§ Source extract
I have a network that trains for a bit. Then I call requires_grad_(False) to some layers then later call requires_grad_() to those layers and requires_grad_(False) to the other layers. At this point training completely stops. Looking at Gradients exist but weights not updating I have the code:
if(epoch == test):
before = list(cnn.parameters())
for i in range(len(before)):
before[i] = before[i].clone()
loss.backward()
optimizer.step()
if(epoch == test):
after = list(cnn.parameters())
for i in range(len(before)):
print(torch.equal(before[i].data, after[i].data))
if(type(after[i].grad) != type(None)):
print(after[i].grad.data[:].max())
On epoch 0 before the requires grad it works.
False
tensor(7.1678e-08, device=‘cuda:0’, dtype=torch.float64)
False
tensor(3.6259e-06, device=‘cuda:0’, dtype=torch.float64)
True
True
False
tensor(1.1820e-05, device=‘cuda:0’, dtype=torch.float64)
False
tensor(2.0888e-05, device=‘cuda:0’, dtype=torch.float64)
True
True
False
tensor(8.6558e-05, device=‘cuda:0’, dtype=torch.float64)
False
tensor(0.0002, device=‘cuda:0’, dtype=torch.float64)
True
True
False
tensor(0.0020, device=‘cuda:0’, dtype=torch.float64)
False
tensor(0.0041, device=‘cuda:0’, dtype=torch.float64)
True
True
But then on epoch 2 after the requires grad happens the grad is still calculated but the weights dont get updated
True
tensor(-6.2089e-07, device=‘cuda:0’, dtype=torch.float64)
True
tensor(1.1862e-06, device=‘cuda:0’, dtype=torch.float64)

§ Exercise data
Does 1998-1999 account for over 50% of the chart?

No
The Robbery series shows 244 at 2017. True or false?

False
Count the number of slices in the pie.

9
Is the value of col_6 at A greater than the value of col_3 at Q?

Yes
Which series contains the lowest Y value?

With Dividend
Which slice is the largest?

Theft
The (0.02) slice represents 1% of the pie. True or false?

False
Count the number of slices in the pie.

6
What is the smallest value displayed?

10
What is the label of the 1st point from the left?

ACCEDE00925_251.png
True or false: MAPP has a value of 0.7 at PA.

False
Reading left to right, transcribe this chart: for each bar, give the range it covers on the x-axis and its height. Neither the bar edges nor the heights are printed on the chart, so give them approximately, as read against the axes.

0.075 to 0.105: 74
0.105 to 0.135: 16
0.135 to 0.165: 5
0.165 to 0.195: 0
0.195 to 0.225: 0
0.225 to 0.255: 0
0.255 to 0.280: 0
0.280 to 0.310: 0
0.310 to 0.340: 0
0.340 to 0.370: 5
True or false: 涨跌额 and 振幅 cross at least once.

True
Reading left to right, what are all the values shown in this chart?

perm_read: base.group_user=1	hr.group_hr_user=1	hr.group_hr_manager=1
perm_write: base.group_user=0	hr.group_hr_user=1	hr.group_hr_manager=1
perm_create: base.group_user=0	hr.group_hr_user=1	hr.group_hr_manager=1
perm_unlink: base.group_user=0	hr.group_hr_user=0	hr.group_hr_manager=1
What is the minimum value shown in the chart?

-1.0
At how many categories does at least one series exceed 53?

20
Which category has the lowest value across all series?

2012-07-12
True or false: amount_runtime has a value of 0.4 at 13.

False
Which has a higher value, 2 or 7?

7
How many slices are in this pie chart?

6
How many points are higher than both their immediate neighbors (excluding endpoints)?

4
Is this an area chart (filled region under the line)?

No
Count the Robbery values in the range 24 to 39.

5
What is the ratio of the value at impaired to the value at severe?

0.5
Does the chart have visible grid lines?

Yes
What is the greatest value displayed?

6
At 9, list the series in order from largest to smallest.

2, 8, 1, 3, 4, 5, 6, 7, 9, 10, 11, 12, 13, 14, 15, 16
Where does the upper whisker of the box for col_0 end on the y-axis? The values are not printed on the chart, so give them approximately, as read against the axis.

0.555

§ Activities
(1) From the forum post about weights not updating, list every tensor value printed in the epoch 0 output.
(2) Answer from the forum post about weights not updating:
(a) What call does the poster make to turn off gradients for some layers?
(b) On which epoch does the poster say the weights don't get updated?
(c) What device appears in the printed tensors?
(3) Write out the part of the forum post that begins at the words "I have a network" and stops after "loss.backward()".

§ Numbered responses
(1)
7.1678e-08
3.6259e-06
1.1820e-05
2.0888e-05
8.6558e-05
0.0002
0.0020
0.0041

(2)
(a) requires_grad_(False)
(b) Epoch 2
(c) cuda:0

(3)
I have a network that trains for a bit. Then I call requires_grad_(False) to some layers then later call requires_grad_() to those layers and requires_grad_(False) to the other layers. At this point training completely stops. Looking at Gradients exist but weights not updating I have the code:
if(epoch == test):
before = list(cnn.parameters())
for i in range(len(before)):
before[i] = before[i].clone()
loss.backward()